Japan Geoscience Union Meeting 2021

Presentation information

[J] Oral

S (Solid Earth Sciences ) » S-SS Seismology

[S-SS09] Seismic wave propagation: Theory and Application

Sat. Jun 5, 2021 1:45 PM - 3:15 PM Ch.18 (Zoom Room 18)

convener:Kaoru Sawazaki(National Research Institute for Earth Science and Disaster Resilience), Kiwamu Nishida(Earthquake Research Institute, University of Tokyo), Takao Nibe(JAPEX), Kyosuke Okamoto(National Institute of Advanced Industrial Science and Technology), Chairperson:Kiwamu Nishida(Earthquake Research Institute, University of Tokyo), Takashi Hirose(National Research Institute for Earth Science and Disaster Resilience)

2:15 PM - 2:30 PM

[SSS09-13] Incorporating wind information in the inversion of co-located pressure and seismic data for shallow elastic structure

*Toshiro Tanimoto1 (1.Department of Earth Science, University of California, Santa Barbara, CA93106, USA)

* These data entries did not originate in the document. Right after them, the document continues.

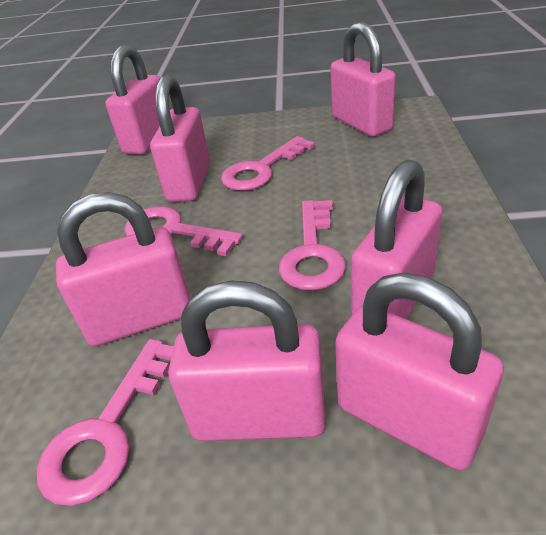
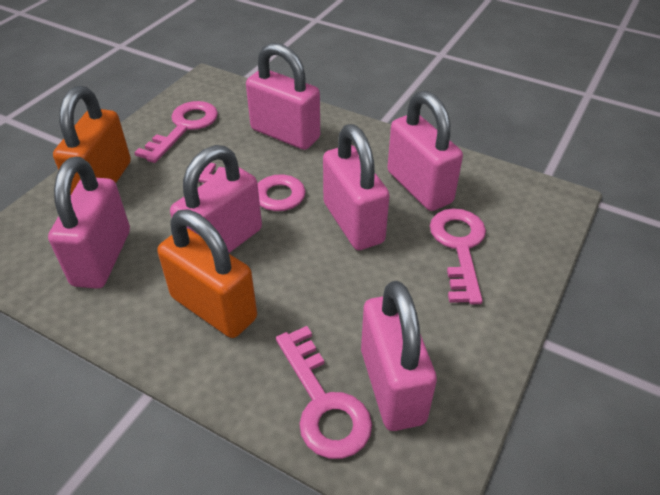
orange padlock: 0 -> 2
pink padlock: 7 -> 6

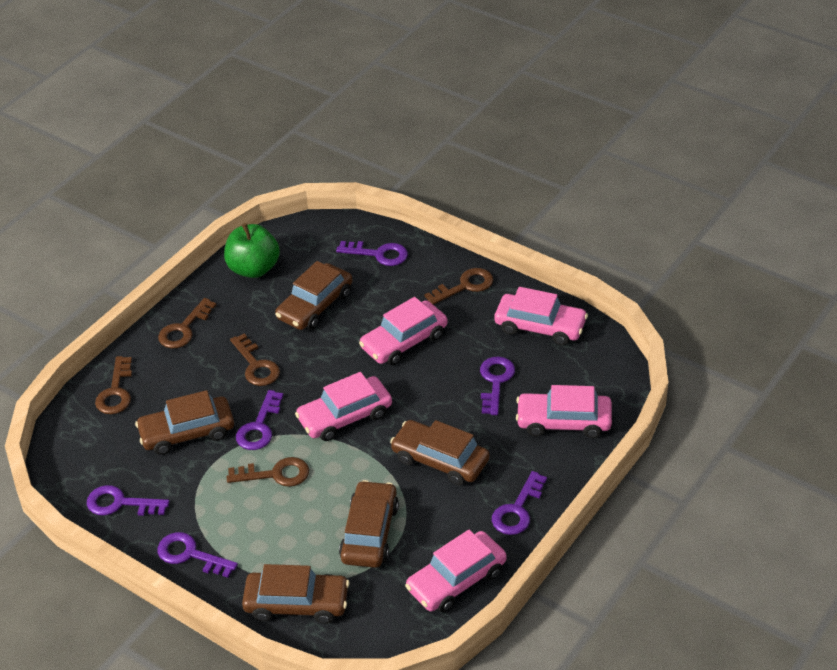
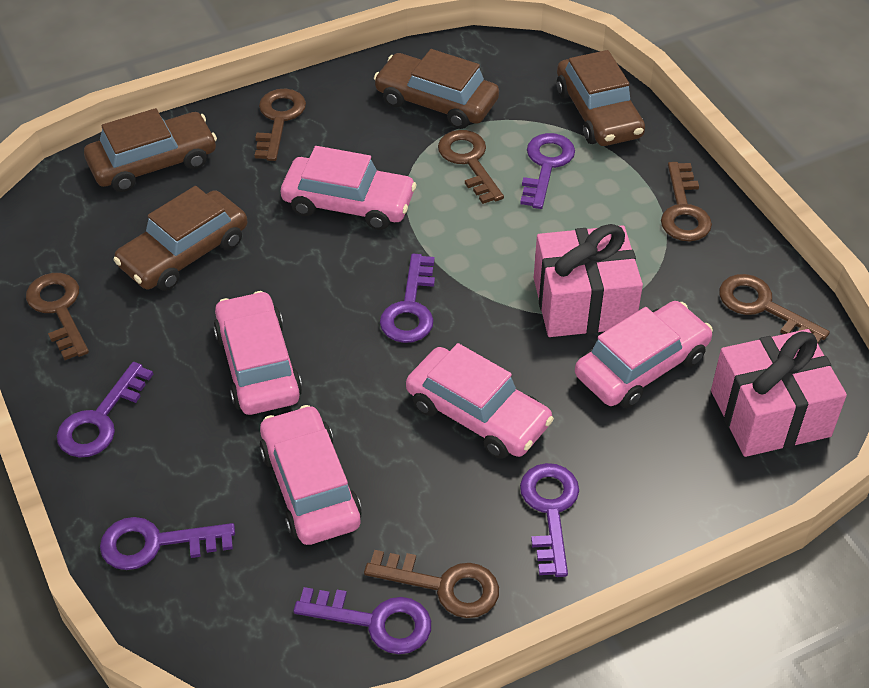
brown car: 5 -> 4
brown key: 5 -> 6
green apple: 1 -> 0
pink gift: 0 -> 2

Keywords:Shallow elastic structure, Inversion of pressure and seismic data, Low-frequency seismic noise excited by winds

When surface pressure is large, seismic noise between about 0.01 Hz and 0.05 Hz is mostly generated by wind-related surface pressure changes. By analyzing this phenomenon using co-located pressure and seismic data, we can derive shallow elastic structure in the uppermost 50-100 m.

However, there still remains a difficult question on seismic excitation by wind-related surface pressure because of complexity in wind behaviors. Roughly speaking, it consists of the mean shear flow part and the turbulent part. The mean flow part should act like a moving pressure source on the surface while the turbulent parts act like a stochastic source as the surface pressure field becomes heterogeneous.


We point out that this complexity may be reduced by selecting time intervals of stable wind directions. During such time intervals, pressure changes occur in the direction of winds, which justifies us to use a relatively simple, moving pressure source model. We quantify the stability of wind direction by the standard deviation of wind direction data.

For stations with co-located wind, pressure, and seismic data, we propose to select time intervals with stable wind directions first and apply our inversion method based on the moving pressure model. In the absence of wind data at a station with co-located pressure and seismic data, we propose to analyze the high-pressure end of data, as this selection partially satisfies the stable wind condition. Some representative results will be shown by using data from the EarthScope Transportable Array.